BEGIN

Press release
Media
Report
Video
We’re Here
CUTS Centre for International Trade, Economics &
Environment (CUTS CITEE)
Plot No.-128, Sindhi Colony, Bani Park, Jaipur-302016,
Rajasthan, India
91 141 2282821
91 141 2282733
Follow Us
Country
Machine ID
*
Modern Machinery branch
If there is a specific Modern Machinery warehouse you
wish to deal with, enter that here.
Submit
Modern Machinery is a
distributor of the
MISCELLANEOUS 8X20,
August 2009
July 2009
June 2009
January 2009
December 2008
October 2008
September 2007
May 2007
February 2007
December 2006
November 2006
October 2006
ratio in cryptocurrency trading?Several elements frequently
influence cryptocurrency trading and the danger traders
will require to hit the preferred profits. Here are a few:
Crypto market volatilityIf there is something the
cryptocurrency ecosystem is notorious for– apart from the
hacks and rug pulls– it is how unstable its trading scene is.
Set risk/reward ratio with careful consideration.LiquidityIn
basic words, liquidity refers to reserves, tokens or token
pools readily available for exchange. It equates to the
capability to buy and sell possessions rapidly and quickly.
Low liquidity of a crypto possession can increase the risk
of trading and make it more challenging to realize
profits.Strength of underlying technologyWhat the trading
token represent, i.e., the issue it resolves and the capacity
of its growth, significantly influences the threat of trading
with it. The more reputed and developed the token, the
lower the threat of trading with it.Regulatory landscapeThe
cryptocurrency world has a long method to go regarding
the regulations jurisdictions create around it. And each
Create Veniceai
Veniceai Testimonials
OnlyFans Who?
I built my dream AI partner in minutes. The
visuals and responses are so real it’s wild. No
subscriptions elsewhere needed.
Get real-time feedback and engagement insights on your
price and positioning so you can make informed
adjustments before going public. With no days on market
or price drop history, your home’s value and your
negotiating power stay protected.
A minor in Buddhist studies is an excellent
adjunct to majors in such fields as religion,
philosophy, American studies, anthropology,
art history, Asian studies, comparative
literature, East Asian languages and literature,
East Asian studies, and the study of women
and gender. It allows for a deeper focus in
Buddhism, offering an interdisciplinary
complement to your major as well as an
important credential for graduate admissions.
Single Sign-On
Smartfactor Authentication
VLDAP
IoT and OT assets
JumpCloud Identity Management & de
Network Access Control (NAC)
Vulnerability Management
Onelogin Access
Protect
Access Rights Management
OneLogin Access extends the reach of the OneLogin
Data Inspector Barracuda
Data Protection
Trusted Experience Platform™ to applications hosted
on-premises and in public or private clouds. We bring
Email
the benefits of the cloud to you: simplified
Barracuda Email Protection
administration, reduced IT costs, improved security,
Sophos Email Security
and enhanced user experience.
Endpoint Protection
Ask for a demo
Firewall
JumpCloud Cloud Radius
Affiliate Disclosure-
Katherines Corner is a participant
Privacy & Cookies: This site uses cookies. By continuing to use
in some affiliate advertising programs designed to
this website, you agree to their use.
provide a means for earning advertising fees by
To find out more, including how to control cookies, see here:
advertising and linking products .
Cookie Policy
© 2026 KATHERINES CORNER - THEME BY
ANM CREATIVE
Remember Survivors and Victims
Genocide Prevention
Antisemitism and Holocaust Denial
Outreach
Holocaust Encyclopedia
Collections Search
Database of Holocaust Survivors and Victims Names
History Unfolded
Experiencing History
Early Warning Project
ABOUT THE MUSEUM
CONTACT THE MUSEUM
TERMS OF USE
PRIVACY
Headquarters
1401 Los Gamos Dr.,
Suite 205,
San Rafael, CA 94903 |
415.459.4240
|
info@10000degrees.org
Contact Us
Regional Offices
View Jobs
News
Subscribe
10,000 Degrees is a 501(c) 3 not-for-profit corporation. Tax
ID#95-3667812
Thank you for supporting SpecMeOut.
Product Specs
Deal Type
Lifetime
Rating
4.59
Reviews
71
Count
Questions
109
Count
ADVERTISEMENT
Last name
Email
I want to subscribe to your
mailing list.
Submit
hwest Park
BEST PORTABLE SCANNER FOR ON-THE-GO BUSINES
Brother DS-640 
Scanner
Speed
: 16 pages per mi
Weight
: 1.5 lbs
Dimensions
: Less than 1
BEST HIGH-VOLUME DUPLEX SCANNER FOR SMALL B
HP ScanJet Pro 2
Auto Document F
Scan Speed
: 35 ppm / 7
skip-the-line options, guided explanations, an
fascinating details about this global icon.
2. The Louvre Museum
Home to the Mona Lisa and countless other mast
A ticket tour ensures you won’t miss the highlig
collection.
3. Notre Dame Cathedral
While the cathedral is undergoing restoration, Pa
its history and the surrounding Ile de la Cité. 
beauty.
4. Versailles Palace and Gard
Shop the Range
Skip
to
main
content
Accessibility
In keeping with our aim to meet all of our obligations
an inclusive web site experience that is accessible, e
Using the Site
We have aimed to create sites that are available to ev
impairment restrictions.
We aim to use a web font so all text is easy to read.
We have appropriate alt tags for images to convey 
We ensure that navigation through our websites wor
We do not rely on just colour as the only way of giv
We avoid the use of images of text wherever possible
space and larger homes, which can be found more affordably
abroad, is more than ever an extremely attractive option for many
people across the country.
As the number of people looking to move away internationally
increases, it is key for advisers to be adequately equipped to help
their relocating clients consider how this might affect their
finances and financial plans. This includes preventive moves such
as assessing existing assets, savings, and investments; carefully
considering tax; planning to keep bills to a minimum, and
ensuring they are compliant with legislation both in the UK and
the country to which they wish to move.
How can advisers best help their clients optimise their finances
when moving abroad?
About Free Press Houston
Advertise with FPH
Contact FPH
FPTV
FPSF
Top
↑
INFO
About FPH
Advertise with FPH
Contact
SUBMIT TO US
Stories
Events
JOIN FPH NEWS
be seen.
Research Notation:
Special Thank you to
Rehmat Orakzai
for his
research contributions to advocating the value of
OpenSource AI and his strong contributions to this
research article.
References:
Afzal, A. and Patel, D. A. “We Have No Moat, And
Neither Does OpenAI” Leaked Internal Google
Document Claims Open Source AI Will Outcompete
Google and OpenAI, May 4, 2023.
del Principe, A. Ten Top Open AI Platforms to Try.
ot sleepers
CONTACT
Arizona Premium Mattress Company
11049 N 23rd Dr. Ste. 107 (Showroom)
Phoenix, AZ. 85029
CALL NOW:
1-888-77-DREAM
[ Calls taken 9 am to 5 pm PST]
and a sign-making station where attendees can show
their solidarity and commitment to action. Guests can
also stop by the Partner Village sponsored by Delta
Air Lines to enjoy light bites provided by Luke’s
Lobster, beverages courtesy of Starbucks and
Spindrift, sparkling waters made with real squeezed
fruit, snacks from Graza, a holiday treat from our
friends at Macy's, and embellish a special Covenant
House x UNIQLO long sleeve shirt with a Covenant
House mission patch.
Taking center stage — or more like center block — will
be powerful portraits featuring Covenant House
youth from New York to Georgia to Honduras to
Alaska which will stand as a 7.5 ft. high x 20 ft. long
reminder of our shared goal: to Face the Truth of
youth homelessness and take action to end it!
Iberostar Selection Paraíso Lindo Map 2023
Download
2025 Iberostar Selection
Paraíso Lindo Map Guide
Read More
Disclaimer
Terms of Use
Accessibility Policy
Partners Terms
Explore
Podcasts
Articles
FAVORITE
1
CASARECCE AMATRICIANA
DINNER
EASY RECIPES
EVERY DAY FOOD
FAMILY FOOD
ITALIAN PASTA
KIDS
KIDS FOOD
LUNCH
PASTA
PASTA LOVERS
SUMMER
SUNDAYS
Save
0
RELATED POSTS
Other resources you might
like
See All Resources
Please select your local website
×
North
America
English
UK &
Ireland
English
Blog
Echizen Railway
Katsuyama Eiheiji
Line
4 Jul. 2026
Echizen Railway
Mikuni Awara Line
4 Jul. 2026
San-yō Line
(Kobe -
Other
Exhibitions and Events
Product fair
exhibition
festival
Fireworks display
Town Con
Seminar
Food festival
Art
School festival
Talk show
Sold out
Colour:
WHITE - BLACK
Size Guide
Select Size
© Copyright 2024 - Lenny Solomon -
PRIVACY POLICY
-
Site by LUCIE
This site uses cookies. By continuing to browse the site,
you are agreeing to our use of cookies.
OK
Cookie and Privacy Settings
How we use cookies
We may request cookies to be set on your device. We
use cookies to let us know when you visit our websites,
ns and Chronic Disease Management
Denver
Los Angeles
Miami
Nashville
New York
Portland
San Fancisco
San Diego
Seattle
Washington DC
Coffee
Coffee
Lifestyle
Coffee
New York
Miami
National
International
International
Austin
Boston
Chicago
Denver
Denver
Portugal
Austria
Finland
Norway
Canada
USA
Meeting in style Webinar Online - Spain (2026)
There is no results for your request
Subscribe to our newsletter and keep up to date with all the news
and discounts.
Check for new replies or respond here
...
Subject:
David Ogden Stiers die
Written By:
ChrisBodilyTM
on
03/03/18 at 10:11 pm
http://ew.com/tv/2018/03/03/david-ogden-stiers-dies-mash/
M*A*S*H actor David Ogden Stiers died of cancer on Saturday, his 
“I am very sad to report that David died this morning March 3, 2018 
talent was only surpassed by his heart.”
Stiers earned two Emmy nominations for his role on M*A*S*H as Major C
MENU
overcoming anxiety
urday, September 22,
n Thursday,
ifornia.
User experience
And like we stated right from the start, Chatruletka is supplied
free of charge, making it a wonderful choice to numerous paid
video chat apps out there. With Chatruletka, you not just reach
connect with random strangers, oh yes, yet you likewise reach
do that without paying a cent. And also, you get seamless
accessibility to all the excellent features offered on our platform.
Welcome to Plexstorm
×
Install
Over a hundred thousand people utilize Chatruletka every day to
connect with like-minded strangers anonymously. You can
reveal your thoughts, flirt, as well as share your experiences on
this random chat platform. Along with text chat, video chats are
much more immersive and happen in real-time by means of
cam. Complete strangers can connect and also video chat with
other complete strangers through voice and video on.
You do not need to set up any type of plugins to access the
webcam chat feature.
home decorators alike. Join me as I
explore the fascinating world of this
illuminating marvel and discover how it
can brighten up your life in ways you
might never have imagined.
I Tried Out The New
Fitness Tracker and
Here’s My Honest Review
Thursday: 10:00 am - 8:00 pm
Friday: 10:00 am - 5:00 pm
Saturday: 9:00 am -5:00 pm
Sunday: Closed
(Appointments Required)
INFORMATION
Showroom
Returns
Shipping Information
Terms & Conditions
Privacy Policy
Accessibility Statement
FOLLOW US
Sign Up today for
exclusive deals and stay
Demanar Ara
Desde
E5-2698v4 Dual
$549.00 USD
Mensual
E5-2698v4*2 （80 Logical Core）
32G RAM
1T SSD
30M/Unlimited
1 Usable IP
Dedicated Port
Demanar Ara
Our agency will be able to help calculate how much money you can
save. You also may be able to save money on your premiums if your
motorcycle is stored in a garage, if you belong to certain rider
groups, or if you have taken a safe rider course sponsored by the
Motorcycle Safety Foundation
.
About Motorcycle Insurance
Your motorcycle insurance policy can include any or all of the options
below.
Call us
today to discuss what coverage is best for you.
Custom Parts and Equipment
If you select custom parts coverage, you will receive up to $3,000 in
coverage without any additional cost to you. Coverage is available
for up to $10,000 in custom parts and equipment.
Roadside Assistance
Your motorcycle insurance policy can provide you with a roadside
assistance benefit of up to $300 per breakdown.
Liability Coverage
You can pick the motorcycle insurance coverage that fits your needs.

END

## [Task prompt]
Filter the listing above, keeping every line that contains the string "assets".

## [Response area]
IoT and OT assets
as assessing existing assets, savings, and investments; carefully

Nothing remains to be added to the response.